1,1.0,0.5854,"identity, challenge, term, experience, context...","[../pdfs/Frederiks and Nagy - 2016 - Religion,..."
2,2.0,0.4688,"worker, domestic, migrant, filipina, condition...",[../pdfs/Cruz - 2010 - Preliminary Material.pd...
3,3.0,0.52,"migrant, country, home, community, family, exp...","[../pdfs/Snyder 2018.pdf, 16]"
4,4.0,0.52,"migration, context, study, challenge, communit...","[../pdfs/Snyder 2018.pdf, 5]"
5,5.0,0.7828,"social, political, economic, immigrant, societ...","[../pdfs/Jimenez 2019.pdf, 7]"
6,6.0,0.6744,"church, christian, american, immigrant, commun...","[../pdfs/Nnamani 2015.pdf, 5]"
7,7.0,0.6938,"theology, experience, theological, tulud, cont...","[../pdfs/cruz2010.pdf, 34]"
8,8.0,0.4646,"group, community, religious, social, role, tim...","[../pdfs/Frederiks and Nagy - 2016 - Religion,..."
9,9.0,0.9751,"œ, dorottya, martha, human, order, case, g, st...","[../pdfs/Frederiks and Nagy - 2016 - Religion,..."


# Details of the Topic Model

One of the problems with topic modeling is that because it is an unsupervised clustering method, sometimes the computer sees connections that are not obvious, or at the vary least, are not _semantic_ clusters.
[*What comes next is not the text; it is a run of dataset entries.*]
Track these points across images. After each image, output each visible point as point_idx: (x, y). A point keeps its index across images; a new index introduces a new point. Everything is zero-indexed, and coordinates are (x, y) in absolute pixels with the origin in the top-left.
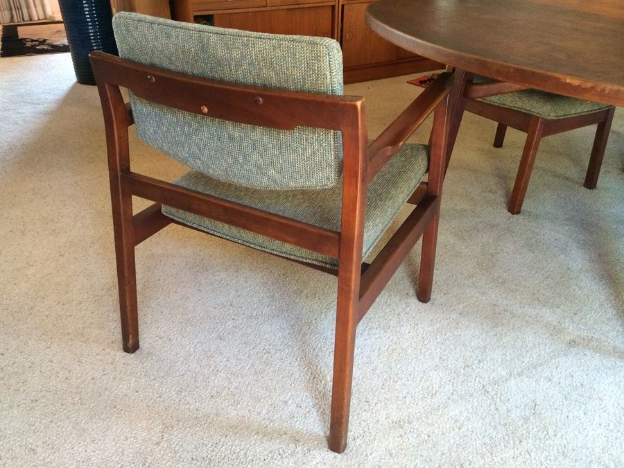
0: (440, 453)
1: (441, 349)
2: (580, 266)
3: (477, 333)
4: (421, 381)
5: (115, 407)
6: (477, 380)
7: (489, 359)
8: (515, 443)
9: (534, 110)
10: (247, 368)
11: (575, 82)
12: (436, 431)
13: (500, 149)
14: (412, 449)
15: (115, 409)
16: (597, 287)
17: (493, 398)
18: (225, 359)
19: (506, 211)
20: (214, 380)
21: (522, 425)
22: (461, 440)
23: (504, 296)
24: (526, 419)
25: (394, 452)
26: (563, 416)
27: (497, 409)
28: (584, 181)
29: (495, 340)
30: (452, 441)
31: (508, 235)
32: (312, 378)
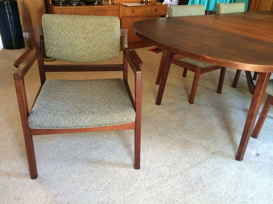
0: (165, 198)
1: (165, 158)
2: (216, 124)
3: (178, 151)
4: (157, 171)
5: (31, 189)
6: (179, 169)
7: (183, 161)
8: (193, 193)
9: (197, 64)
10: (87, 170)
11: (210, 58)
12: (164, 190)
13: (185, 78)
14: (155, 198)
15: (31, 190)
16: (222, 131)
17: (185, 176)
18: (78, 167)
19: (188, 103)
20: (73, 175)
21: (196, 186)
22: (173, 193)
23: (188, 136)
24: (197, 183)
25: (148, 199)
26: (211, 181)
27: (186, 180)
28: (217, 90)
29: (185, 154)
30: (170, 193)
31: (189, 112)
32: (114, 172)
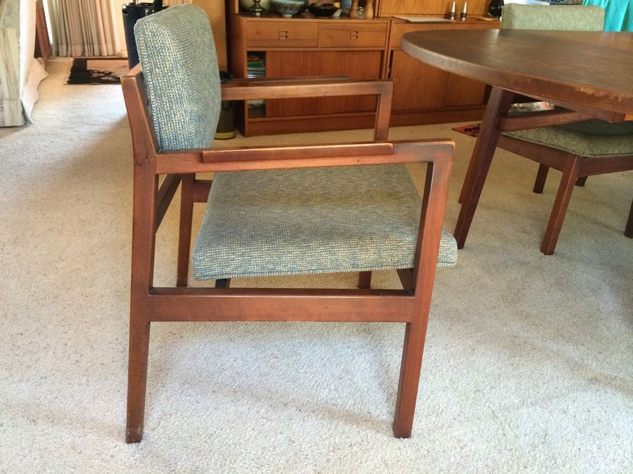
0: (438, 469)
1: (453, 371)
2: (611, 309)
3: (492, 360)
4: (427, 399)
5: (119, 391)
6: (487, 405)
7: (502, 386)
8: (518, 468)
9: (569, 147)
10: (253, 369)
12: (436, 448)
13: (540, 194)
14: (409, 462)
15: (118, 393)
16: (627, 330)
17: (501, 423)
18: (232, 360)
19: (539, 251)
20: (218, 377)
21: (529, 452)
22: (462, 460)
23: (526, 329)
24: (535, 447)
25: (390, 462)
26: (575, 448)
27: (504, 435)
28: (624, 230)
29: (511, 369)
30: (453, 459)
31: (538, 273)
32: (316, 385)
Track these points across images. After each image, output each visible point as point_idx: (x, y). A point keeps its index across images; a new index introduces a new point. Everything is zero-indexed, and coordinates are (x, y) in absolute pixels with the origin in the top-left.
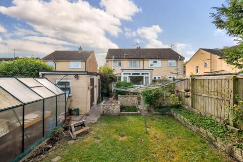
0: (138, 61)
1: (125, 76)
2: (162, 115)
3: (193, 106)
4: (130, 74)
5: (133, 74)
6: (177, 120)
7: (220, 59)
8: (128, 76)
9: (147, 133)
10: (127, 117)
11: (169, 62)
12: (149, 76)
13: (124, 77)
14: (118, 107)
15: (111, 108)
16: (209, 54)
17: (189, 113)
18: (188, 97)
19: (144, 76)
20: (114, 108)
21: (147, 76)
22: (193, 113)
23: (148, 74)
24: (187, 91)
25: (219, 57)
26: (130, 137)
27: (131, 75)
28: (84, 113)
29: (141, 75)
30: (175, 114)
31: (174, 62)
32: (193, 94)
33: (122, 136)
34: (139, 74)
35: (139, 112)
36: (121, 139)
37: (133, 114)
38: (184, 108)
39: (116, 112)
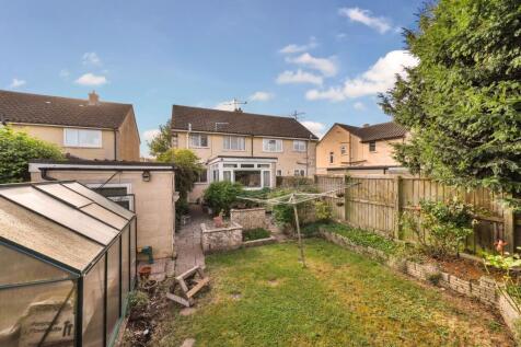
0: (242, 139)
1: (227, 169)
2: (309, 237)
3: (347, 219)
4: (236, 166)
5: (243, 166)
6: (332, 242)
7: (363, 142)
8: (232, 170)
9: (305, 267)
10: (255, 249)
11: (295, 143)
12: (270, 169)
13: (225, 172)
14: (239, 233)
15: (225, 237)
16: (348, 133)
17: (345, 229)
18: (340, 205)
19: (263, 170)
20: (230, 236)
21: (266, 169)
22: (351, 229)
23: (268, 166)
24: (340, 196)
25: (359, 140)
26: (285, 279)
27: (239, 168)
28: (165, 255)
29: (256, 168)
30: (327, 234)
31: (302, 144)
32: (348, 200)
33: (274, 280)
34: (253, 166)
35: (272, 237)
36: (274, 284)
37: (264, 243)
38: (335, 223)
39: (234, 243)
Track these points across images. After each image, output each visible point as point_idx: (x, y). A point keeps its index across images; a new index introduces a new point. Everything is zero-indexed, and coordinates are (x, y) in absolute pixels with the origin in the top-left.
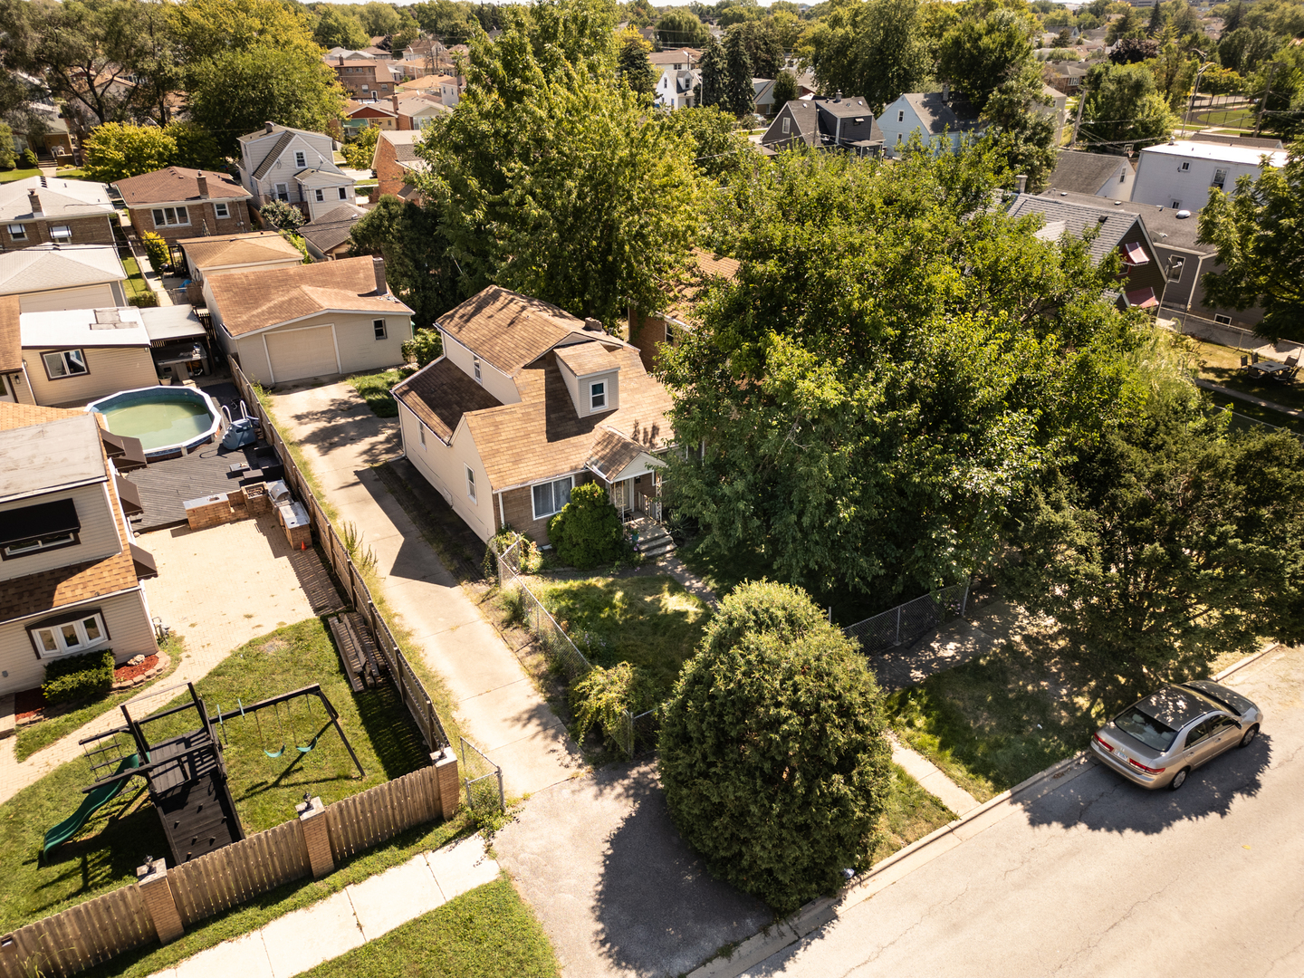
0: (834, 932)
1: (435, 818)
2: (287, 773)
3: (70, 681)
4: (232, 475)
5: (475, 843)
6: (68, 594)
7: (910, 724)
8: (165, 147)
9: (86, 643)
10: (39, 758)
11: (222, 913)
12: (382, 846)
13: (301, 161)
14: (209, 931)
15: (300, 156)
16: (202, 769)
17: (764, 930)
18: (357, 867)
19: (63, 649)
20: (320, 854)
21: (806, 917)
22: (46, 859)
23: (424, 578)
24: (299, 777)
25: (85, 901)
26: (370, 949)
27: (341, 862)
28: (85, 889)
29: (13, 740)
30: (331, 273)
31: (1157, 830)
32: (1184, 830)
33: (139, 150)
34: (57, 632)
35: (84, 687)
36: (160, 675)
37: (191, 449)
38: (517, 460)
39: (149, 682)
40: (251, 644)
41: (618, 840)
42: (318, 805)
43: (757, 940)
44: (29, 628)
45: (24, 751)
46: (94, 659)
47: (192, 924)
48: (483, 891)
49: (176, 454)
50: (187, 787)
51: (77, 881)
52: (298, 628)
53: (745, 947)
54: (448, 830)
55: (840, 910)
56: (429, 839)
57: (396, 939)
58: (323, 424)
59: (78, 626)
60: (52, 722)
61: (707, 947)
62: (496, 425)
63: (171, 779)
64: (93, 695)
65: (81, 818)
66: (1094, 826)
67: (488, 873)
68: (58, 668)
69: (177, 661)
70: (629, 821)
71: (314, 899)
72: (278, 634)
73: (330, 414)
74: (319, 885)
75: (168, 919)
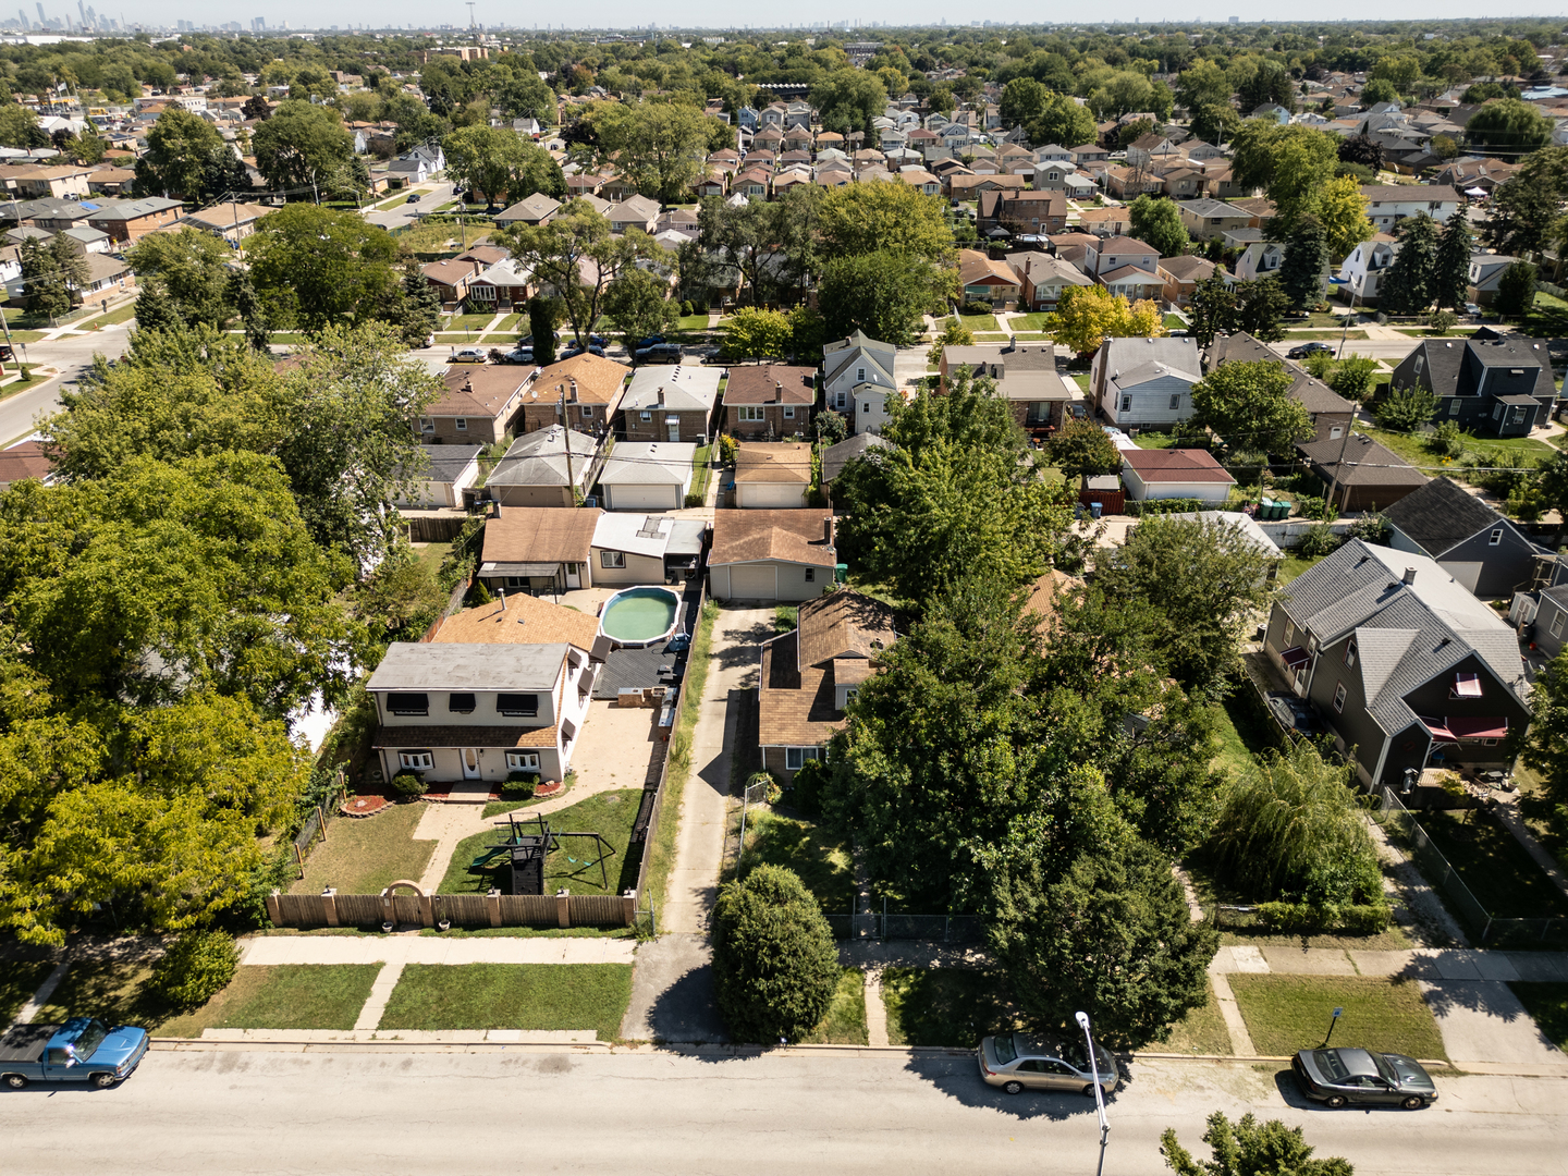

Topic model is a blunt tool, but we picked six of these topics that we thought might be helpful in discovering books over the past 100 years that might build on the topic we had chosen. 

These topics are:

* _topic number_: 0
   * _heading_: *Black Experience*
   * _key terms_: 'black, experience, life, mean, like, make, point, american, challenge, relation'
* _topic number_: 1 
   * _heading_: *Context of Migrant Experience* 
   * _key terms_: 'identity, challenge, term, experience, context, question, migrant, people, state, dorottya'
*  _topic number_: 3
   * _heading_: *Communal Experience*
   * _key terms_: 'migrant, country, home, community, family, experience, life, economic, new, reality'
* _topic number_: 5
   * _heading_: *Social, Political, Economic Migrations*
   * _key terms_: 'social, political, economic, immigrant, society, cultural, perspective, issue, people, life'
* _topic number_: 6
   * _heading_: *Immigration and American Christianity*
   * _key terms_: 'church, christian, american, immigrant, community, role, dorottya, martha, state, faith'
* _topic number_: 11
   * _heading_: *Religion and Culture*
   * _key terms_: 'religion, religious, culture, cultural, christian, identity, faith, experience, example, time'
   
   
These topics were analysed in the context of the pdfs that generated them. These where the topics that we thought were both coherent, and might provide interesting analysis when looked at the political theology corpus generated from HathiTrust. 

These are the only six topics we looked for in the HathiTrust corpus that we had identified.